3. Aksi damai merupakan salah satu wasilah untuk mendapatkan tujuan yang diinginkan, dan berdasarkan sebuah kaidah “wasilah-wasilah mendapatkan hukum maqasid (tujuan yang diinginkan)”, maka selama tujuan yang diinginkan adalah sesuatu yang masyru’ atau disyariatkan, maka wasilah apapun dibolehkan selama tidak menimbulkan mudharat yang lebih besar dari maslahat yang dituju. Dan selama ia adalah wasilah, maka hukumnya tidak boleh dipisahkan atau berdiri sendiri dari tujuan atau maslahat yang diinginkan.
4. Meskipun aksi damai ini hanyalah sebuah wasilah, namun para salafus shalih kita telah melakukannya terlebih dahulu persis seperti apa yang kita saksikan hari ini. Seperti apa yang terjadi pada peristiwa Al Jamal tatkala Zubair bin ‘Awwam, Talhah dan ‘Aisyah radhiyallahu ‘anhum melakukan aksi damai dari kota Madinah menuju Iraq untuk mendesak pemerintahan yang dipimpin oleh ‘Ali bin Abi Talib radhiyallahu ‘anhu agar segera menyelesaikan persoalan terbunuhnya ‘Utsman bin ‘Affan radhiyallahu ‘anhu. Hal yang menarik dijadikan pelajaran adalah ‘Ali bin Abi Talib sebagai sang Khalifah saat itu tidak menganggap ribuan kaum muslimin yang datang ke Iraq sbg orang-orang yang harus diperangi atas tindakan mereka yang menunjukkan persetujuan beliau atas hal tersebut.
Apabila ada yang berhujjah bahwa setelah peristiwa Al Jamal ini, para ulama barulah berijma tentang pengharaman aksi damai, maka mari sedikit ke belakang tepatnya pada tahun 458 H di Kota Bagdad, terjadi hal serupa. Di mana pada hari kamis tanggal 14 Muharram, seluruh penduduk Kota Bagdad berkumpul dan melakukan parade akbar di jalan-jalan Kota Bagdad menuju istana Khalifah menuntut kaum Syiah yang saat itu terang-terangan melaknat para sahabat Nabi di perayaan Asyura. Hadir dalam parade akbar ini para Ulama dan Qurra Kota Bagdad sebagaimana dinukil Ibnul Jauzi rahimahullah dalam kitab Al Muntadzham 16/94. Dengan parade ini, Khalifah saat itu berhasil ditekan dan memaksa kaum Syiah agar menandatangani perjanjian hukuman berat bila mereka mengulangi aksi penistaan Islam di hari Asyura atau hari-hari lainnya.

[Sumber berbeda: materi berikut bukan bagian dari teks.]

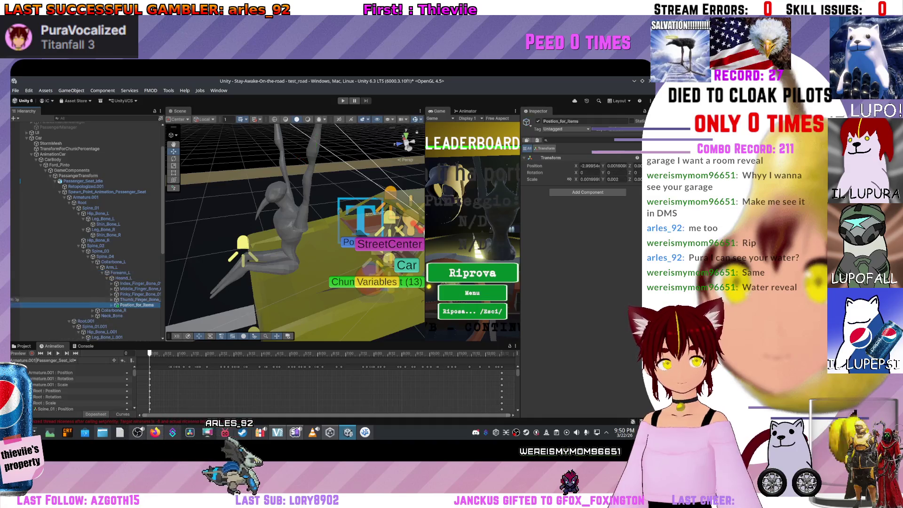
scroll(17, 268, "down", 1)
scroll(17, 245, "up", 1)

5. Persoalan aksi damai murni adalah persoalan ijtihadiyyah dan furuiyyah, bukan termasuk dalam masalah aqidah dan manhaj salaf yang mana kita tidak diperbolehkan berbeda pendapat di dalamnya. Sehingga hal ini jangan dibawa-bawa kepada persoalan saya salafi karena tidak berdemo, dan anda bukan salafi karena melakukan demo. Karena aksi damai adalah persoalan maslahat dan mafsadat yang menjadi patokannya.
Berikut ini diantara Ulama besar yang membolehkan demo damai:
1. Syaikh Utsaimin (beliau memiliki 2 pendapat sebagaimana telah kami sebutkan pada poin yang kedua).

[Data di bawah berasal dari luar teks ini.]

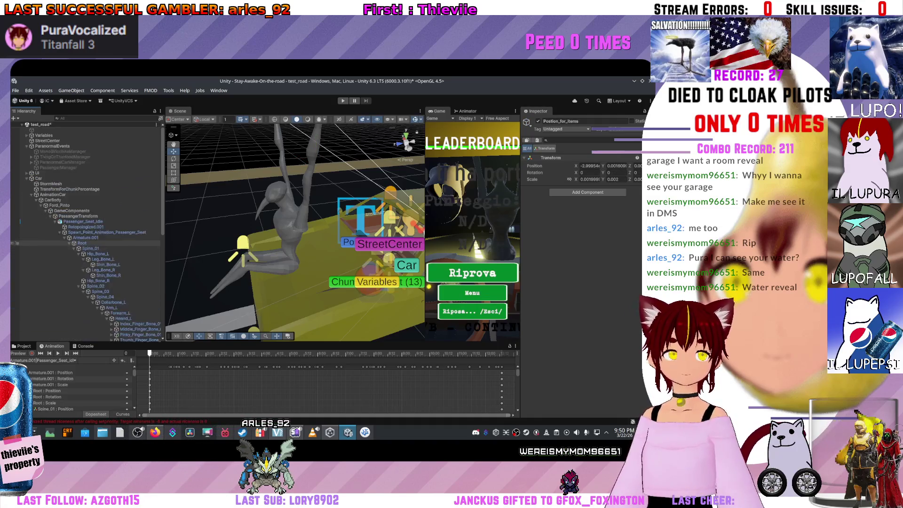
scroll(16, 219, "down", 5)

2. Syaikh Abdurrahman Nashir Al Barrak (beliau juga memiliki 2 pendapat seperti syaikh Utsaimin, ketika ditanyakan tentang demo di Bahrain maka beliau membolehkannya).
3. Syaikh Abdullah bin Jibrin.
4. Syaikh Luhaidan (beliau membolehkannya dalam beberapa keadaan).

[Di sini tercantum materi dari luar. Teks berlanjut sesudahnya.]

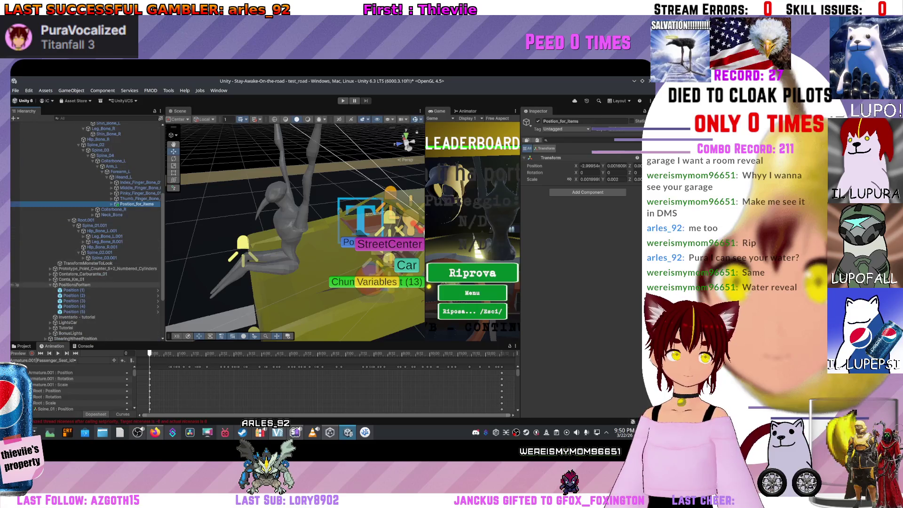
left_click(17, 285)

5. Syaikh Muhammad Hasan Dudu (Salah seorang ulama dari Mauritania).
6. Syaikh Muhammad bin Sulaiman Al Asyqar (Salah seorang ulama Yordan).
7. Syaikh Aqil Al Maqtary (Salah seorang ulama dari Yaman).
8. Syaikh Abdul Aziz Fauzan (Salah seorang ulama dari Arab Saudi).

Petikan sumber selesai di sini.